▶ [What you should do]
Reproduce the lines that start with the line containing "## Non-overlapping" and run through the line containing "IntervalTree is licensed", with both of those lines included.

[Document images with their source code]
┏━━

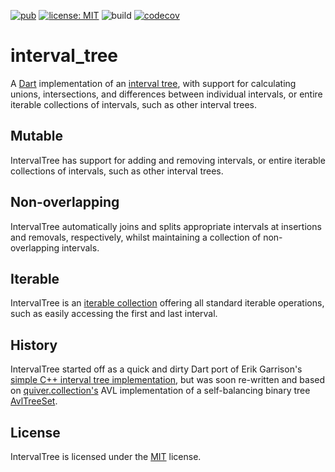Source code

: [![pub](https://img.shields.io/pub/v/interval_tree.svg)](https://pub.dev/packages/interval_tree)
[![license: MIT](https://img.shields.io/badge/license-MIT-yellow.svg)](https://opensource.org/licenses/MIT)
![build](https://github.com/jpnurmi/interval_tree/workflows/build/badge.svg)
[![codecov](https://codecov.io/gh/jpnurmi/interval_tree/branch/master/graph/badge.svg)](https://codecov.io/gh/jpnurmi/interval_tree)

# interval_tree

A [Dart][1] implementation of an [interval tree][2], with support for
calculating unions, intersections, and differences between individual
intervals, or entire iterable collections of intervals, such as other
interval trees.

## Mutable

IntervalTree has support for adding and removing intervals, or entire
iterable collections of intervals, such as other interval trees.

## Non-overlapping

IntervalTree automatically joins and splits appropriate intervals at
insertions and removals, respectively, whilst maintaining a collection
of non-overlapping intervals.

## Iterable

IntervalTree is an [iterable collection][3] offering all standard
iterable operations, such as easily accessing the first and last
interval.

## History

IntervalTree started off as a quick and dirty Dart port of Erik
Garrison's [simple C++ interval tree implementation][4], but was soon
re-written and based on [quiver.collection's][6] AVL implementation of
a self-balancing binary tree [AvlTreeSet][7].

## License

IntervalTree is licensed under the [MIT][5] license.

[1]: https://dart.dev
[2]: https://en.wikipedia.org/wiki/Interval_tree
[3]: https://dart.dev/codelabs/iterables
[4]: https://github.com/ekg/intervaltree
[5]: https://opensource.org/licenses/MIT
[6]: https://pub.dev/packages/quiver
[7]: https://pub.dev/documentation/quiver/latest/quiver.collection/AvlTreeSet-class.html
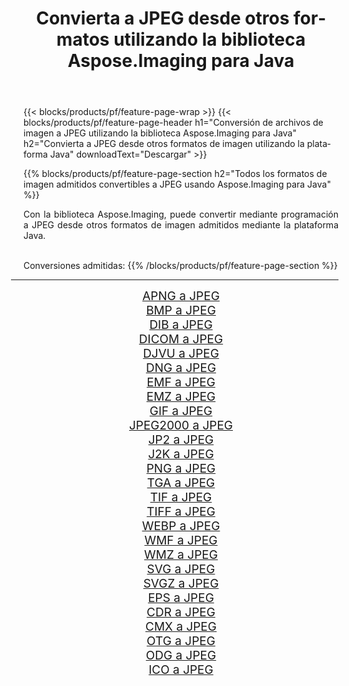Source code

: ﻿---
title: Convierta a JPEG desde otros formatos utilizando la biblioteca Aspose.Imaging para Java 
weight: 3920
url: /es/java/conversion/to/jpeg 
lang: es
langdirlevel: 2
locales: zh-hans,ja,it,ru,de,es,fr,nl,id,lt,pl,pt,vi,tr,ko,zh-hant,ar,hi,th,sv,cs,uk,he
description: Usando Aspose.Imaging puede convertir a JPEG desde otros formatos usando Java
---

{{< blocks/products/pf/feature-page-wrap >}}
{{< blocks/products/pf/feature-page-header h1="Conversión de archivos de imagen a JPEG utilizando la biblioteca Aspose.Imaging para Java" h2="Convierta a JPEG desde otros formatos de imagen utilizando la plataforma Java" downloadText="Descargar" >}}


{{% blocks/products/pf/feature-page-section  h2="Todos los formatos de imagen admitidos convertibles a JPEG usando Aspose.Imaging para Java" %}}
<p align=justify>Con la biblioteca Aspose.Imaging, puede convertir mediante programación a JPEG desde otros formatos de imagen admitidos mediante la plataforma Java.</p>
<br/>
Conversiones admitidas:
{{% /blocks/products/pf/feature-page-section %}}
<div class="container-fluid productfamilypage bg-gray">
    <div class="convertypes bg-gray agp-content section">
        <div class="container">
		<hr style="margin-left:-20px;"/>
		<div class="row other-converters" style="gap: 10px;font-size: 19px;text-align:center;">
		    <div class='col-md-2 other-converter remove-lp remove-rp'><a href="/imaging/es/java/conversion/apng-to-jpeg" style="padding:15px;">APNG a JPEG</a></div>
<div class='col-md-2 other-converter remove-lp remove-rp'><a href="/imaging/es/java/conversion/bmp-to-jpeg" style="padding:15px;">BMP a JPEG</a></div>
<div class='col-md-2 other-converter remove-lp remove-rp'><a href="/imaging/es/java/conversion/dib-to-jpeg" style="padding:15px;">DIB a JPEG</a></div>
<div class='col-md-2 other-converter remove-lp remove-rp'><a href="/imaging/es/java/conversion/dicom-to-jpeg" style="padding:15px;">DICOM a JPEG</a></div>
<div class='col-md-2 other-converter remove-lp remove-rp'><a href="/imaging/es/java/conversion/djvu-to-jpeg" style="padding:15px;">DJVU a JPEG</a></div>
<div class='col-md-2 other-converter remove-lp remove-rp'><a href="/imaging/es/java/conversion/dng-to-jpeg" style="padding:15px;">DNG a JPEG</a></div>
<div class='col-md-2 other-converter remove-lp remove-rp'><a href="/imaging/es/java/conversion/emf-to-jpeg" style="padding:15px;">EMF a JPEG</a></div>
<div class='col-md-2 other-converter remove-lp remove-rp'><a href="/imaging/es/java/conversion/emz-to-jpeg" style="padding:15px;">EMZ a JPEG</a></div>
<div class='col-md-2 other-converter remove-lp remove-rp'><a href="/imaging/es/java/conversion/gif-to-jpeg" style="padding:15px;">GIF a JPEG</a></div>
<div class='col-md-2 other-converter remove-lp remove-rp'><a href="/imaging/es/java/conversion/jpeg2000-to-jpeg" style="padding:15px;">JPEG2000 a JPEG</a></div>
<div class='col-md-2 other-converter remove-lp remove-rp'><a href="/imaging/es/java/conversion/jp2-to-jpeg" style="padding:15px;">JP2 a JPEG</a></div>
<div class='col-md-2 other-converter remove-lp remove-rp'><a href="/imaging/es/java/conversion/j2k-to-jpeg" style="padding:15px;">J2K a JPEG</a></div>
<div class='col-md-2 other-converter remove-lp remove-rp'><a href="/imaging/es/java/conversion/png-to-jpeg" style="padding:15px;">PNG a JPEG</a></div>
<div class='col-md-2 other-converter remove-lp remove-rp'><a href="/imaging/es/java/conversion/tga-to-jpeg" style="padding:15px;">TGA a JPEG</a></div>
<div class='col-md-2 other-converter remove-lp remove-rp'><a href="/imaging/es/java/conversion/tif-to-jpeg" style="padding:15px;">TIF a JPEG</a></div>
<div class='col-md-2 other-converter remove-lp remove-rp'><a href="/imaging/es/java/conversion/tiff-to-jpeg" style="padding:15px;">TIFF a JPEG</a></div>
<div class='col-md-2 other-converter remove-lp remove-rp'><a href="/imaging/es/java/conversion/webp-to-jpeg" style="padding:15px;">WEBP a JPEG</a></div>
<div class='col-md-2 other-converter remove-lp remove-rp'><a href="/imaging/es/java/conversion/wmf-to-jpeg" style="padding:15px;">WMF a JPEG</a></div>
<div class='col-md-2 other-converter remove-lp remove-rp'><a href="/imaging/es/java/conversion/wmz-to-jpeg" style="padding:15px;">WMZ a JPEG</a></div>
<div class='col-md-2 other-converter remove-lp remove-rp'><a href="/imaging/es/java/conversion/svg-to-jpeg" style="padding:15px;">SVG a JPEG</a></div>
<div class='col-md-2 other-converter remove-lp remove-rp'><a href="/imaging/es/java/conversion/svgz-to-jpeg" style="padding:15px;">SVGZ a JPEG</a></div>
<div class='col-md-2 other-converter remove-lp remove-rp'><a href="/imaging/es/java/conversion/eps-to-jpeg" style="padding:15px;">EPS a JPEG</a></div>
<div class='col-md-2 other-converter remove-lp remove-rp'><a href="/imaging/es/java/conversion/cdr-to-jpeg" style="padding:15px;">CDR a JPEG</a></div>
<div class='col-md-2 other-converter remove-lp remove-rp'><a href="/imaging/es/java/conversion/cmx-to-jpeg" style="padding:15px;">CMX a JPEG</a></div>
<div class='col-md-2 other-converter remove-lp remove-rp'><a href="/imaging/es/java/conversion/otg-to-jpeg" style="padding:15px;">OTG a JPEG</a></div>
<div class='col-md-2 other-converter remove-lp remove-rp'><a href="/imaging/es/java/conversion/odg-to-jpeg" style="padding:15px;">ODG a JPEG</a></div>
<div class='col-md-2 other-converter remove-lp remove-rp'><a href="/imaging/es/java/conversion/ico-to-jpeg" style="padding:15px;">ICO a JPEG</a></div>
                </div>
        </div>
    </div>
</div>
<br/>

┗━━

▶ [Output]
## Non-overlapping

IntervalTree automatically joins and splits appropriate intervals at
insertions and removals, respectively, whilst maintaining a collection
of non-overlapping intervals.

## Iterable

IntervalTree is an [iterable collection][3] offering all standard
iterable operations, such as easily accessing the first and last
interval.

## History

IntervalTree started off as a quick and dirty Dart port of Erik
Garrison's [simple C++ interval tree implementation][4], but was soon
re-written and based on [quiver.collection's][6] AVL implementation of
a self-balancing binary tree [AvlTreeSet][7].

## License

IntervalTree is licensed under the [MIT][5] license.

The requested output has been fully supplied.